I looked beyond his shoulder at his customized
maroon Chevy, with oversize whitewalls and white leather interior.

'That's a great-looking car,' I said.

 

The next day, after work, I lit a
candle in front of
the statue of Christ's mother at the stucco church. The church was
empty, except for Pete, who waited for me in a pew at the back. I
walked back down the aisle, dipped my fingers in the holy water font
and made the sign of the cross, then winked at Pete and waited for him
to join me out on the steps.

The western sky was ribbed with scarlet clouds, and
the air smelled of pines and irrigation water in a field.

'You come here just to light a candle?' Pete asked.
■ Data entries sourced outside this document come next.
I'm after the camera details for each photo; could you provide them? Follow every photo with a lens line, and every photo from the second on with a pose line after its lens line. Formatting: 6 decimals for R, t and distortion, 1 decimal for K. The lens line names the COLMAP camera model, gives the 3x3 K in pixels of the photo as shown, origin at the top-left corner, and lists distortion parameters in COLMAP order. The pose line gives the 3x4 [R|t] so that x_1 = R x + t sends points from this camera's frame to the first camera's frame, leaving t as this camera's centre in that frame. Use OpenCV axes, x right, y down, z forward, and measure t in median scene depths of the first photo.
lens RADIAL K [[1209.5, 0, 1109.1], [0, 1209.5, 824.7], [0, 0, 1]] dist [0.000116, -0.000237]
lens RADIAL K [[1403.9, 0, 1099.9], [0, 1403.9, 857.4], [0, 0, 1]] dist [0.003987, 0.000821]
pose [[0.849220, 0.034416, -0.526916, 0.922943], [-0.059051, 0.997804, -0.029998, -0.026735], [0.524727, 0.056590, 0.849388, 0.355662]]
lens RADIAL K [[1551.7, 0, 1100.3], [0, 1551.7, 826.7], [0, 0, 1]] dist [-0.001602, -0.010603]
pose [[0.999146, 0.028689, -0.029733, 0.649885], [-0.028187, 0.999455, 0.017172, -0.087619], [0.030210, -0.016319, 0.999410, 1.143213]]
'A friend of mine died on this date eleven years
ago. Down in Mexico,' I said.

'How old was he?'

'Just a mite older than me.'

'That's young to die, ain't it?'

'I guess it is.'

He nodded. Then his expression grew thoughtful, as
though he were remembering a moment, a question, he had refused to face
earlier. 'Them men who was in the cars out there, the ones made you
mad, that one man said something about you sticking a playing card in
the mouth of a dead wetback? You ain't done anything like that, huh?'

'They weren't wetbacks, Pete. They were bad guys.
They got what they asked for.'

'That don't sound like you.'

'I lost my friend down there.'

'I didn't mean nothing.'

'I know that. You're the best, Pete.'

We walked Beau down the hard-packed dirt street,
along the edge of the rain ditch, to the café and ate supper.

But I didn't tell Pete the rest of the story, nor
have I ever told anyone all of it, at least not until now—the
weeks
of treatment in Uvalde and Houston for the wound in my right arm, the
bone surgery, the morphine dreams that at first leave you with a vague
sense of unremembered sexual pleasure, followed by a quickening of the
heart, flashes of light on the edges of your vision, like gunfire in
darkness, a feeling in the middle of the night that you are about to be
violated by someone in the room whom you cannot see.